Playing Spring Sports While Social Distancing — How to Have Fun AND Stay Injury-Free


Competitive and recreational sports are starting to return after a long COVID-prompted break. Athletes are eager to hit the field, but even in outdoor environments, some element of risk remains. Still, it’s possible to get involved in spring sports without compromising your health, as we explain below:

Avoid Locker Rooms

So far, evidence suggests that limited spread occurs during actual athletic events. The bigger problem? Indoor settings such as restrooms and locker rooms, where athletes are more likely to be in close contact — often without masks. While changing prior to and after events may seem inconvenient, it’s the best policy for now.

Take it Easy

Mask-wearing remains a requirement for most sports, and, while this is essential for limiting the spread of the virus, it makes even modest activities far more intense. Pay close attention to your level of exertion and don’t be afraid to back off for a bit if you start to feel winded or fatigued. Don’t forget essentials such as warming up, stretching, and staying hydrated — these matter more than ever.

Limit Group Size

The fewer people on your team, the less likely the virus is to spread. If you’re not willing to cut participants, consider placing members in pods and staggering practices to minimize contact.
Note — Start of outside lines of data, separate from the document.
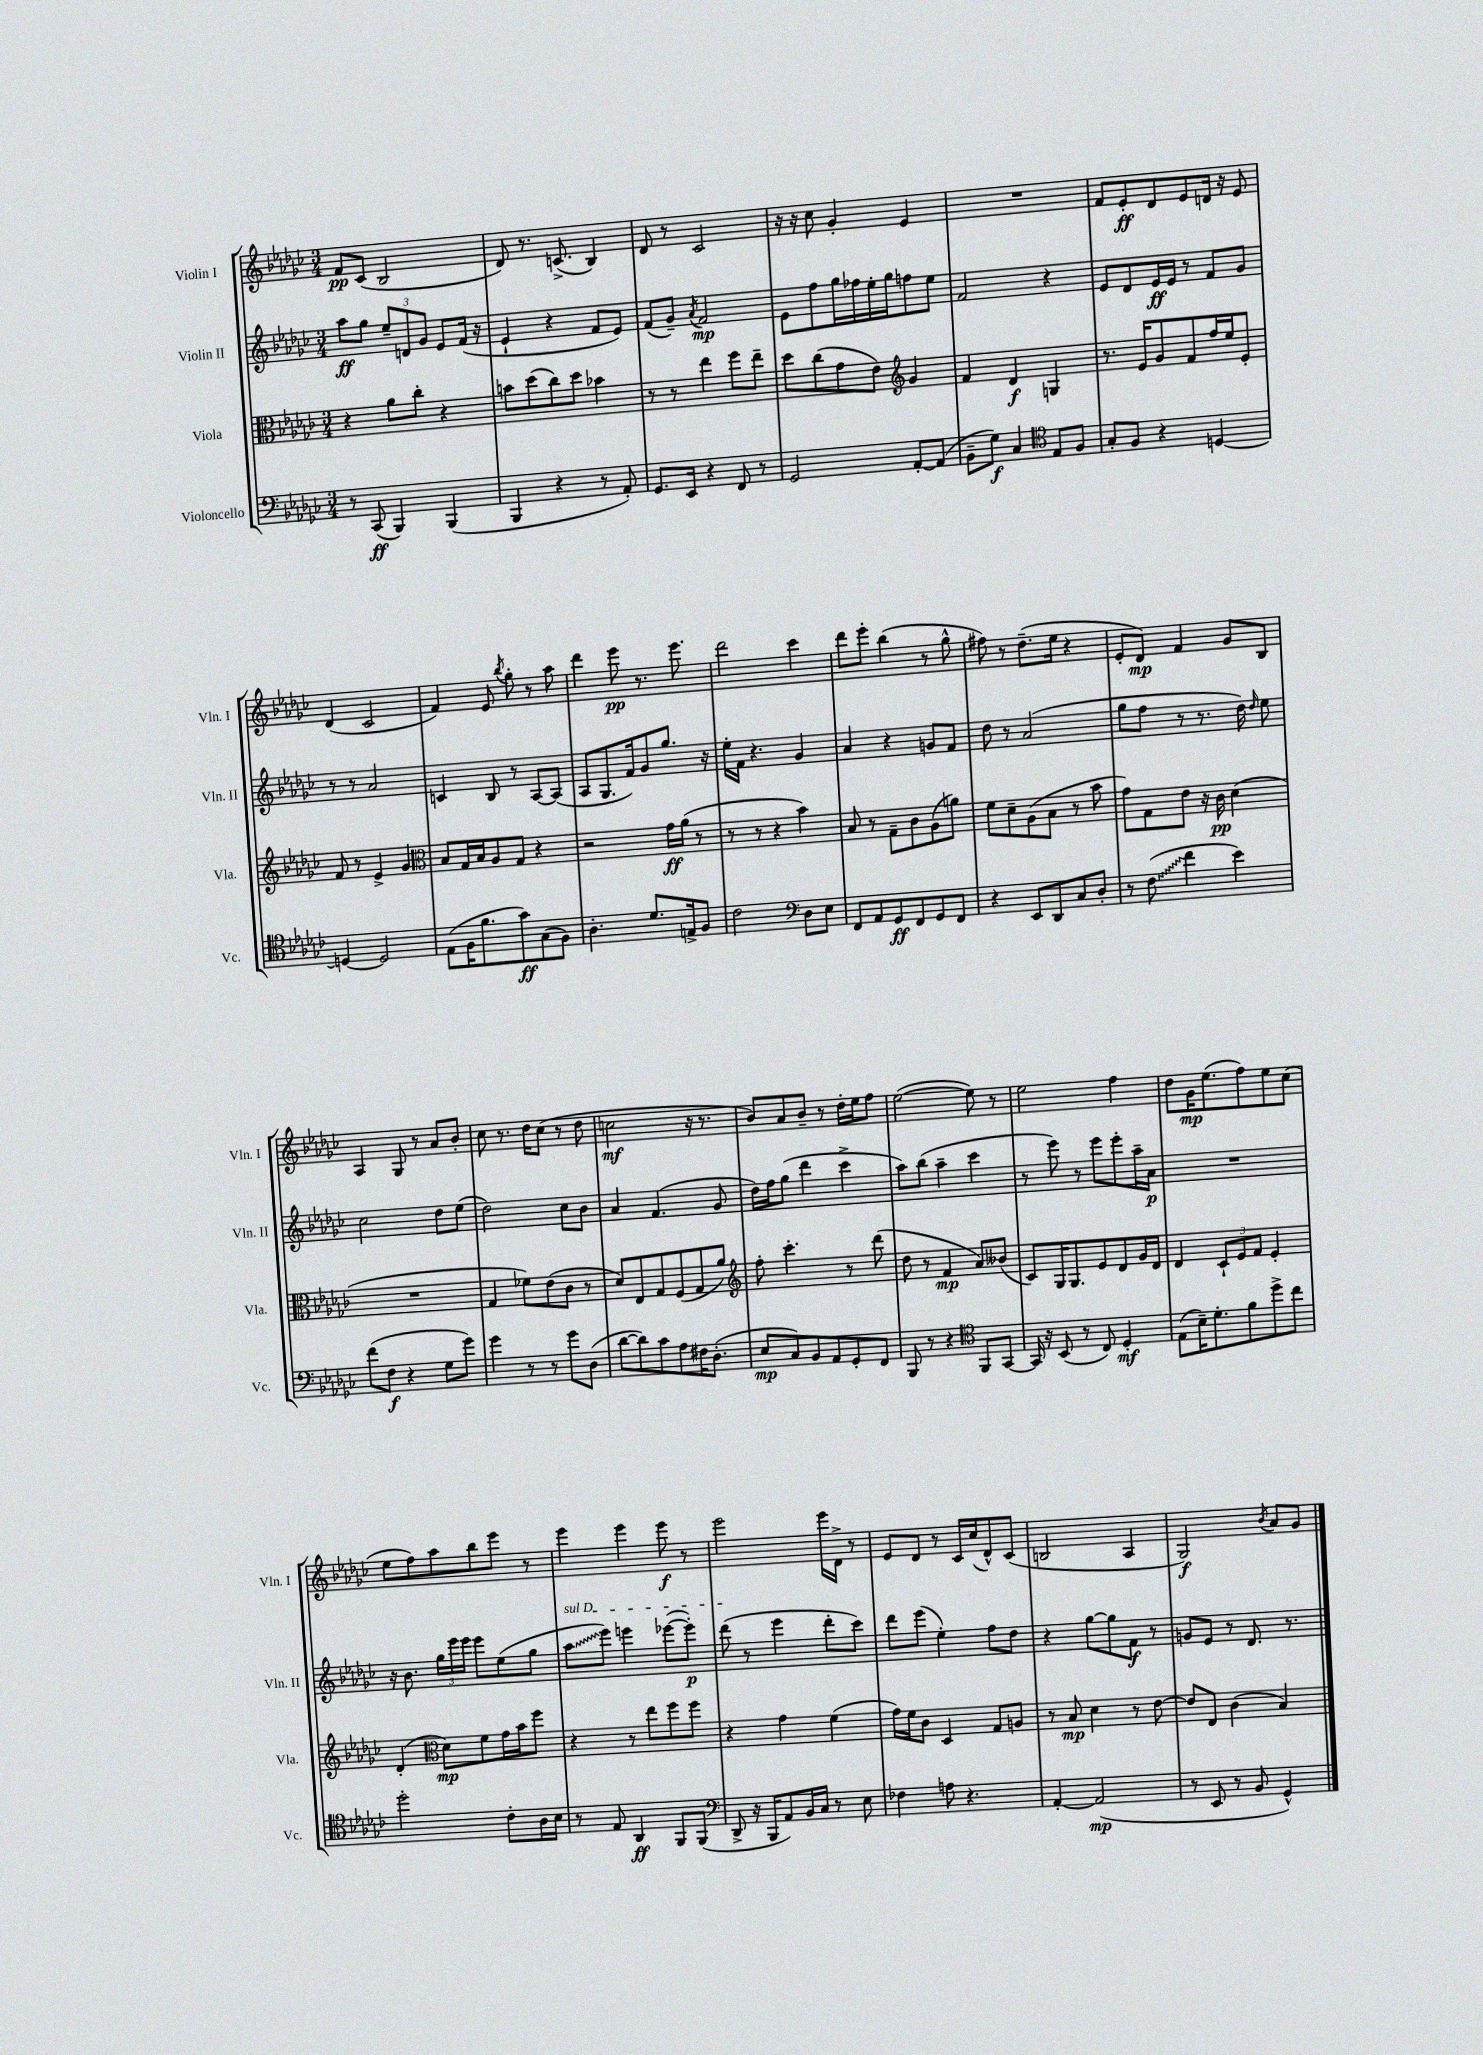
<<
\new StaffGroup <<
\new Staff = "s0" \with { instrumentName = "Violin I" shortInstrumentName = "Vln. I" } {
    \clef treble \key ges \major \numericTimeSignature \time 3/4
    \autoBeamOff f'8[\pp ces'8]( bes2 |
    des'8) r8. c'8.->( bes4) |
    des'8 r8 ces'2 |
    r16 r16 ces''8 ges'4-. ees'4 |
    R2. |
    f'8[ ees'8-.\ff des'8 ees'8 d'16] r16 ees'8 |
    des'4( ces'2 |
    f'4) ees'8 \acciaccatura { bes''8 } ges''8-. r8 aes''8 |
    des'''4 ees'''8\pp r8. ees'''8. |
    des'''2 ces'''4 |
    des'''8[ ees'''8]-. bes''4( r8 ges''8-^ |
    fis''8) r8 des''8.[--( ees''16] r4 |
    ees'8[-. des'8]\mp) f'4 ges'8[ bes8] |
    aes4 ges8 r8 aes'8[ bes'8]-. |
    ces''8 r8. des''16[ ces''8]( r8 des''8 |
    c''2\mf r16 r8. |
    bes'8[) aes'8 bes'8]-- r8 des''16[-. ees''16 f''8] |
    ees''2~( ees''8) r8 |
    ees''2 f''4 |
    des''8[ ges'16\mp ees''8.( f''8) ees''8 ces''8]( |
    ees''8[ f''8) aes''8 bes''8 ees'''8] r8 |
    ees'''4 ees'''4 ees'''8\f r8 |
    ees'''2 ees'''16[ des'16]-> r8 |
    ees'8[ des'8] r8 ces'16[ ces''16( des'8-^) ces'8]( |
    b2 aes4 |
    ges2\f) \acciaccatura { bes'8 } aes'8[ ges'8] \bar "|." |
}
\new Staff = "s1" \with { instrumentName = "Violin II" shortInstrumentName = "Vln. II" } {
    \clef treble \key ges \major \numericTimeSignature \time 3/4
    \autoBeamOff aes''8[\ff ges''8] \tuplet 3/2 { ees''8[-- d'8 ges'8] } ees'8[ f'16]( r16 |
    ees'4-! r4 f'8[ ees'8]) |
    f'8[( ges'8]--) \acciaccatura { aes'8 } f'2\mp |
    ees'8[ f''8 ges''16 fes''16 ees''16-. ges''16 f''8 ees''8] |
    f'2 r4 |
    ees'8[ des'8 ees'16\ff ees'16] r8 f'8[ ges'8] |
    r8 r8 aes'2 |
    c'4 bes8 r8 aes8[~ aes8]( |
    aes8[ ges8. f'16) ges'8 ges''8.] r16 |
    ees''16[-. f'16] r4. ges'4 |
    aes'4 r4 g'8[ f'8] |
    des''8 r8 aes'2( |
    ges''8[ f''8] r8 r8. des''16) \grace { des''16 } ees''8 |
    ces''2 des''8[ ees''8]( |
    des''2) ces''8[ bes'8] |
    aes'4 f'4.( ges'8 |
    des''16[) f''16 ges''8]( des'''4 ces'''4-> |
    aes''8[) bes''8]( aes''4-- ces'''4 |
    r8 ees'''8) r8 ees'''8[ ees'''8-. aes''16-- aes'16]\p |
    R2. |
    r16 bes'8. \tuplet 3/2 { ges''16[ ees'''16 ees'''16] } ees'''8[ ees''8( ges''8] |
    \once \override Glissando.style = #'zigzag \once \override TextSpanner.bound-details.left.text = \markup { \italic "sul D" } aes''8[\glissando\startTextSpan ees'''8]) e'''4 ees'''8[~( ees'''8]-.\p) |
    des'''8\stopTextSpan( r8 ees'''4 des'''8[-. ces'''8]) |
    des'''8[ ees'''8]( ees''4-.) f''8[ des''8] |
    r4 ges''8[~ ges''8 f'8]\f r8 |
    g'8[ ees'8] r8 des'8. r8. \bar "|." |
}
\new Staff = "s2" \with { instrumentName = "Viola" shortInstrumentName = "Vla." } {
    \clef alto \key ges \major \numericTimeSignature \time 3/4
    \autoBeamOff r4 aes'8[ ces''8]-. r4 |
    b'8[ des''8( ces''8) des''8] bes'4 |
    r8 r8 ees''4 f''8[ ees''8]-- |
    des''8[ ces''8( ges'8 ees'8]) \clef treble ges'4 |
    f'4 des'4\f g4 |
    r8. ees'16[ ges'8 f'8 f''16 ees''16 ees'8]-. |
    f'8 r8 ees'4-> ges'4 |
    \clef alto bes8[ ges16 bes16 aes8 ges8] r4 |
    r2 ges'16[\ff aes'16]( r8 |
    r8 r8 r4 bes'4) |
    bes8 r8 ges8[-- ces'8 aes8( a'8]) |
    f'8[ des'8-- aes8( bes8] r8 bes'8 |
    ges'8[) ges8 ees'8] r16 ces'16\pp des'4( |
    R2. |
    ges4 fes'8[) ees'8( ces'8] r8 |
    des'8[) ees8 ges8 f8( ges8 aes'8]) |
    \clef treble f''8-. ces'''4.-. r8 des'''8( |
    des''8 r8 f'4\mp aes'8[) beses'8]( |
    ces'8[) ges16 ges8. ees'8 des'8 ges'16 des'16] |
    des'4 \tuplet 3/2 { ces'8[-! ees'8 f'8] } ees'4-. |
    des'4-.( \clef alto des'8[\mp) f'8 ges'16 bes'16 f''8] |
    r4 r8 ees''8[ f''8 f''8] |
    r4 ges'4 f'4( |
    ges'16[) f'16 ces'8] des4 ges8[ a8] |
    r8 bes8\mp des'4 r8 ees'8~ |
    ees'8[ ees8] ces'4( bes4) \bar "|." |
}
\new Staff = "s3" \with { instrumentName = "Violoncello" shortInstrumentName = "Vc." } {
    \clef bass \key ges \major \numericTimeSignature \time 3/4
    \autoBeamOff r8 ces,8\ff( bes,,4) bes,,4( |
    bes,,4 r4 r8 aes,8-.) |
    ges,8.[ ees,16] r4 f,8 r8 |
    ges,2 aes,8[~-. aes,8]( |
    bes,8[-- ges8]\f) ces4 \clef tenor ees8[ f8] |
    ges8[-. f8] r4 d4~ |
    d4~ d2 |
    ees8[( f16 f'8. ges'8\ff) ges8( f8]) |
    aes4.-. des'8.[ e16-> f8] |
    ces'2 \clef bass des8[ ees8] |
    f,8[ aes,8 ges,8\ff f,8 ges,8 f,8] |
    r4 ees,8[ des,8 ces8 des8]-. |
    r8 \once \override Glissando.style = #'zigzag f8\glissando( f'4 ees'4) |
    f'8[( f8]\f r4 ges8[ ges'8]) |
    ges'4 r8 r8 ges'8[ des8]( |
    des'8[~ des'8) ces'8 aes8 fis16 des8.]-.( |
    ees8[\mp ces8) bes,8 aes,8 ges,8-. f,8] |
    bes,,8 r8 r4 \clef tenor f,8[ ges,8]~ |
    ges,16 r16 bes,8( r8 ces8) des4-.\mf |
    ees8[( bes16--) des'8.-. f'8 des''8-> ces''8] |
    des''2-. ces'8[-. aes16 bes16] |
    r8 ees8 aes,4\ff f,8[ f,8]( |
    \clef bass des,8-> r16 bes,,16[ aes,8) bes,16 ces16] r8 ees8 |
    fes4 a8 r4. |
    aes,4~-. aes,2\mp( |
    r8 ees,8 r8 bes,8 ges,4-^) \bar "|." |
}
>>
>>
\layout { \context { \Score \remove "Bar_number_engraver" } }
Scrimmages with members of your team are safer than facing off against other squads — and competing locally is far safer than traveling.

Be Creative

If your activity is primarily recreational, brainstorm alternative approaches that make it easier to remain distant. For example, play flag football instead of tackle or touch. Likewise, some basketball teams have made modifications such as removing jump balls and other situations that prompt close contact.